Problems to work on:
• A. Print everything in the Dunkirk review from "Nolan’s cleverly-structured script" down to "up the tension.".
• B. List every film title that appears in quotation marks in the Dunkirk review.

━━━ Passage for review

I realised, as I settled in to watch “Dunkirk” that I have seen all of Christopher Nolan’s feature-length films on the big screen (apart from his low-budget debut “Following”, which I caught up with on television). It was, therefore, the promise of an all-enveloping cinematic experience which drew me to resist my long-standing aversion to war films (“Apocalypse Now” excepted). I have to say I’m glad I made the effort.

Even on a standard cinema screen, Nolan is adept at ensuring that we are up close and personal in all of the three story-strands. The action is most sweatily tense when as we follow the fate of the British WW2 soldiers, overseen by an anxious Kenneth Branagh, waiting to be evacuated from the French coast and facing constant danger from Nazi bombers. Mark Rylance’s plucky boat-owner, setting off across the Channel to rescue stranded troops faces his own traumas; and the plucky Spitfire pilots, led by Tom Hardy, tasked with fending off German planes, are stuck with the most conventionally heroic and visually familiar narrative elements.

Nolan’s cleverly-structured script situates the three stories in different time-scales, ensuring that they converge at a climactic point. The dialogue is straight from period cinema, but the sense of dread is palpable, and in the midst of impeccably choreographed and photographed mayhem - hats off to cinematographer Hoyte Van Hoytema - at least one tragedy comes out of nowhere. Hans Zimmer’s score riffs cleverly on Elgar, and subtly ramps up the tension.

There have been many bloodier or angrier or more frenetic war films, and Joe Wright’s “Atonement” certainly gave far more of a sense of the scale of the event – 400,000 troops are spoken of here, but largely unseen. It is Nolan’s focus on individual experiences, however which, with great effectiveness, conveys the sense being a part of greater events whilst still being isolated from them.

This is filmmaking at its most involvingly cinematic.

━━━━━━
━━━ Records shown

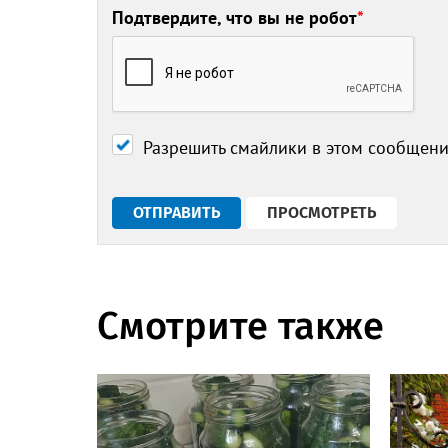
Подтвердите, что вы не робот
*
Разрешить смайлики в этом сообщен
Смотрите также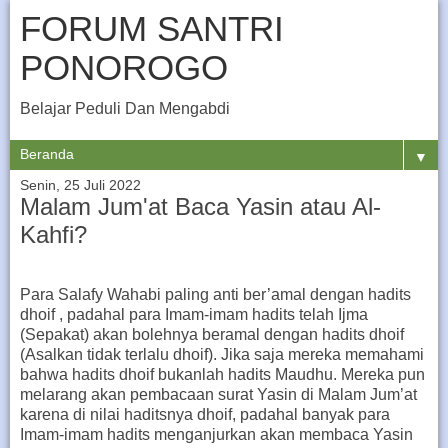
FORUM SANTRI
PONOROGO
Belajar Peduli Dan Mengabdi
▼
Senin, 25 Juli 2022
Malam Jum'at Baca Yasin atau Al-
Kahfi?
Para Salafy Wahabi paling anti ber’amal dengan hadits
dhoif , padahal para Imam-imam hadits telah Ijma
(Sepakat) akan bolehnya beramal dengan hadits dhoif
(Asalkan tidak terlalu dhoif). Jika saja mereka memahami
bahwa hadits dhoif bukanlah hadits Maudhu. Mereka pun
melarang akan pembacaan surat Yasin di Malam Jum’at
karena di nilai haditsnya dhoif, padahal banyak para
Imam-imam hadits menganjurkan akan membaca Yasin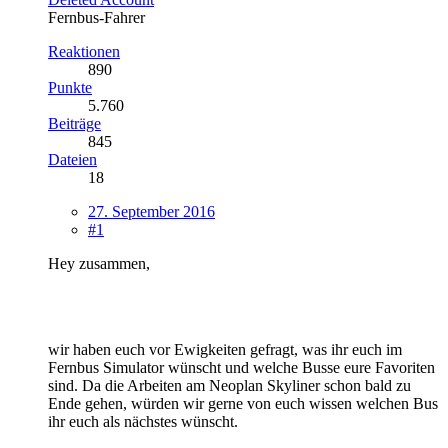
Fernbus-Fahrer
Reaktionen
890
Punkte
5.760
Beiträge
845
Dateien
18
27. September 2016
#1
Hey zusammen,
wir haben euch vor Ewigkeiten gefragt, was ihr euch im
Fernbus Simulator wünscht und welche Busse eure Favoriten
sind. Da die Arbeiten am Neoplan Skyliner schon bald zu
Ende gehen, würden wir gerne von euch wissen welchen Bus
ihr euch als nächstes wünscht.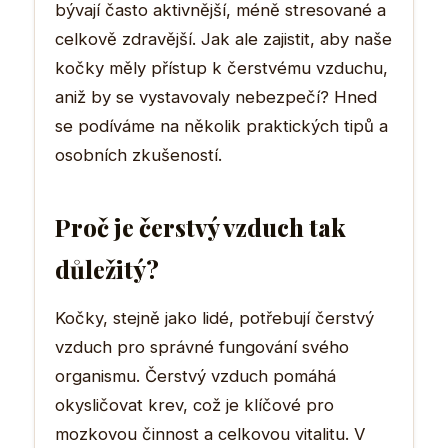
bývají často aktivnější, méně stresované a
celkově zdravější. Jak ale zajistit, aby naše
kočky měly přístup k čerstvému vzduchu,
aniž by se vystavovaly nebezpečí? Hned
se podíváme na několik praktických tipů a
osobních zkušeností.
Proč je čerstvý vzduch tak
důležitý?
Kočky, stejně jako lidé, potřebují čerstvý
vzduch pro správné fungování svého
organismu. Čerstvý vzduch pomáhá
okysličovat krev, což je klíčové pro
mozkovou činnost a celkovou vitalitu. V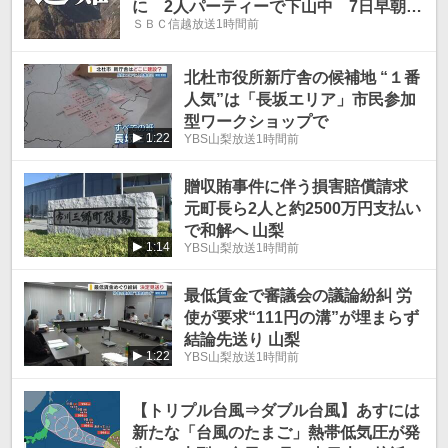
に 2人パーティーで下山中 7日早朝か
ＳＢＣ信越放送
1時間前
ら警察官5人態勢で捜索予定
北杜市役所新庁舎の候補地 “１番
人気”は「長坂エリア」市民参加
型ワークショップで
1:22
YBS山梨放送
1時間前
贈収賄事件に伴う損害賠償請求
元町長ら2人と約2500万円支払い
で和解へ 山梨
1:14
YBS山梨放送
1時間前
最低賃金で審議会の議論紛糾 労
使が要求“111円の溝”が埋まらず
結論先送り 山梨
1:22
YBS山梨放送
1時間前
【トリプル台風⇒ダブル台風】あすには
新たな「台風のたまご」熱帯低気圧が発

━━━━━━
━━━ Records shown

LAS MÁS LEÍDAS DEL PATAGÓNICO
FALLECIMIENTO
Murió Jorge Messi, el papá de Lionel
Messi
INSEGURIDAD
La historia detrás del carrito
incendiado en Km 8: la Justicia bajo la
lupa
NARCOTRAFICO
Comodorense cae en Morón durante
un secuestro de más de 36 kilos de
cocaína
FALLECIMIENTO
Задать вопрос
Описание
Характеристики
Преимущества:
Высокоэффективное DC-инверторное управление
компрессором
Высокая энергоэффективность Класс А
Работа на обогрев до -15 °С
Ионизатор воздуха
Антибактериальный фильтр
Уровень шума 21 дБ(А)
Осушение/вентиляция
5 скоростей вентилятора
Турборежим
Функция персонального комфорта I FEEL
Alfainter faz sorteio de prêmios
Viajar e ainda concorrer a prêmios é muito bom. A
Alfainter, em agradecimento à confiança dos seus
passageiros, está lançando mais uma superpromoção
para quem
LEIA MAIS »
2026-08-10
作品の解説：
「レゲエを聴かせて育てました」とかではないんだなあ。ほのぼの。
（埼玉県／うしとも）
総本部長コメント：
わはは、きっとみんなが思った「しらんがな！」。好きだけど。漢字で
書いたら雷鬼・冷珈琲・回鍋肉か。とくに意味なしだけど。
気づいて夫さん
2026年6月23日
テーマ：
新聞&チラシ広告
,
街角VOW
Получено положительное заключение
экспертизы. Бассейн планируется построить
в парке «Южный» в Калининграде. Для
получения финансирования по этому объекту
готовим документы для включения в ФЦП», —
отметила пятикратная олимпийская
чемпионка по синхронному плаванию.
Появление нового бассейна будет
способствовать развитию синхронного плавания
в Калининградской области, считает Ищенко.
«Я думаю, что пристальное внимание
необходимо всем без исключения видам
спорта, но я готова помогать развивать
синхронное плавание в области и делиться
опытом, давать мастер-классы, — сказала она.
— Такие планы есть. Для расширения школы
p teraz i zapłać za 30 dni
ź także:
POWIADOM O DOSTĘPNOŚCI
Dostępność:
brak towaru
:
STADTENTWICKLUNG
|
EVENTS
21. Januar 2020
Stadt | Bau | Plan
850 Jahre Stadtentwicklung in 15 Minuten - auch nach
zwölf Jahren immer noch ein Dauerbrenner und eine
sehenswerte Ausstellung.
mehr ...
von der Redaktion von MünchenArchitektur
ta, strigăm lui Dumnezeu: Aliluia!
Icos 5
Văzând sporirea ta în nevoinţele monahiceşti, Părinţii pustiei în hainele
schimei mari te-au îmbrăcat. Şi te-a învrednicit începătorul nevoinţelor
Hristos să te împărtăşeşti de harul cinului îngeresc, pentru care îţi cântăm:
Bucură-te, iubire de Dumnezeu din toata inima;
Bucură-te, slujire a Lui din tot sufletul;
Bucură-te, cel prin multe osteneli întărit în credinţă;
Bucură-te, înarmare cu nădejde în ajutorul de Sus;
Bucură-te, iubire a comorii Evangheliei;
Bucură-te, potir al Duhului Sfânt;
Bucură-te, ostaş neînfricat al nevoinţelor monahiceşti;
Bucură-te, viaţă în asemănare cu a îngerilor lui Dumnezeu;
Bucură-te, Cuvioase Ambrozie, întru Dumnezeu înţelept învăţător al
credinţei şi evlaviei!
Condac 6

━━━━━━

Expected results:
• A.
Nolan’s cleverly-structured script situates the three stories in different time-scales, ensuring that they converge at a climactic point. The dialogue is straight from period cinema, but the sense of dread is palpable, and in the midst of impeccably choreographed and photographed mayhem - hats off to cinematographer Hoyte Van Hoytema - at least one tragedy comes out of nowhere. Hans Zimmer’s score riffs cleverly on Elgar, and subtly ramps up the tension.

• B.
- "Dunkirk"
- "Following"
- "Apocalypse Now"
- "Atonement"